Before the Fenway Super 11's, there was the annual all-stars game, in which the previous year's All-Ireland champions would face the previous year's all-stars in some glitzy foreign amphitheatre.
In the early months of 1990, Tipperary faced the All-Stars team in the Skydome in Toronto, the home of the Blue Jays.
Naturally, there is a degree of overlap between the personnel on the All-Ireland winning team and the All-Stars team. In this instance, the All-Ireland champs are given first refusal.
To make up the difference, the All-Stars team allowed Cork lads Jim Cashman, Tony O'Sullivan and John Fitzgibbon (all three would win All-Stars in 1990), Dublin full forward Brian McMahon (would also win an All-Star in 1990), and Kilkenny wing back Liam Walsh on the junket to Toronto.

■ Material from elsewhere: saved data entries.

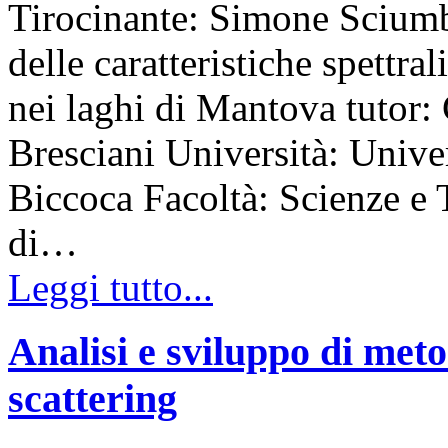
Tirocinante: Simone Sciumb
delle caratteristiche spettral
nei laghi di Mantova tutor:
Bresciani Università: Unive
Biccoca Facoltà: Scienze e
di…
Leggi tutto...
Analisi e sviluppo di meto
scattering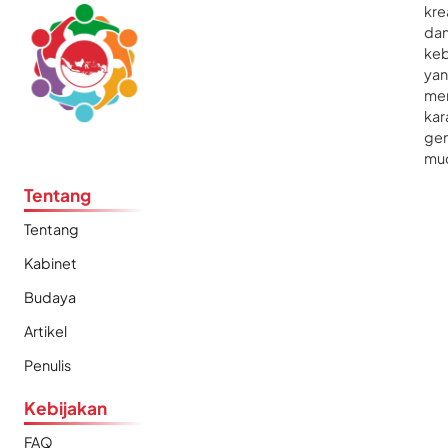
kre
da
ke
ya
me
kar
gen
mu
Tentang
Tentang
Kabinet
Budaya
Artikel
Penulis
Kebijakan
FAQ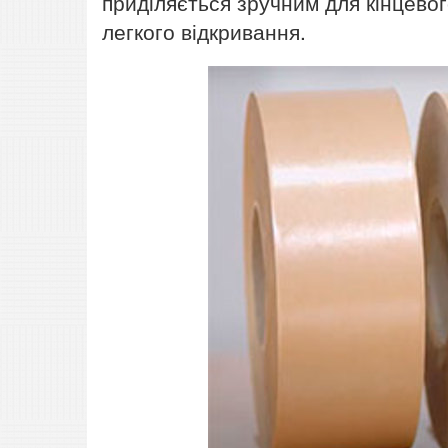
приділяється зручним для кінцево
легкого відкривання.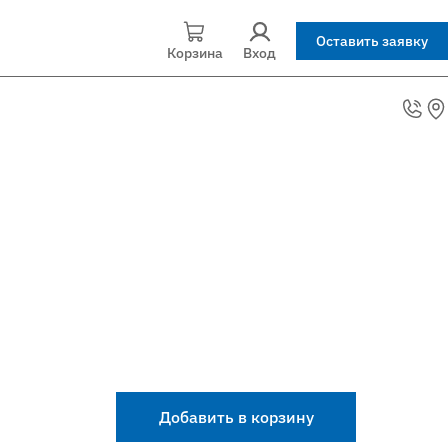
Оставить заявку
Корзина
Вход
Добавить в корзину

The All-Stars team boasted quite a few Galway players, meaning the potential for nastiness hung in the air. The rivalry between the two best teams of the era had reached its zenith in the previous year's poisonous All-Ireland semi-final. The scene was set for a Boston style brawl.
Fortunately, the Galway players selected were, by general consensus, the 'nicer' fellas on the team - the guys who were inclined to leave the confrontational stuff to their more grizzled teammates.
Thus, Joe Cooney, Eanna Ryan, Sean Treacy and Michael Coleman travelled to Toronto. Sylvie, Finnerty and Hopper were left at home.
As per usual, the All-Ireland champions eventually won the match handsomely on a score of 5-15 to 3-11. The game was played on old-school astroturf that didn't look too conducive to wristy hurling, with the players forced to wear their socks pulled up high above the knee to avoid severe carpet burn.
The match was broadcast live by TSN and RTE. Canadian broadcaster Chris Sedens introduced the game alongside Ger Canning. The Cusack Stand was still a rusty old hulk in 1990 and thus Irish folk were less blasé about the sight of dazzling modern stadiums.
Ger was wowed by the Skydome, suggesting that they organise a whip-around so an equivalent stadium could be built in Ireland.
All in all, it was an incredible display by Canning, who confusingly explains the hurling grip (without a thought in the world for the humble left hander), equates 2-6 to 1-4, and generally dazzles with a booming display alongside his Canadian counterpart. Towards the end of their pre-match chat, Ger - in a move reminiscent of Charlie Haughey attempting to charm Maggie Thatcher with a Georgian teapot - presented Sedens with a bit of Tipparary crystal.
The cameraman had some difficulty coping with the pace of the game, as evidenced by his total failure to capture Eanna Ryan's early goal for the All-Stars.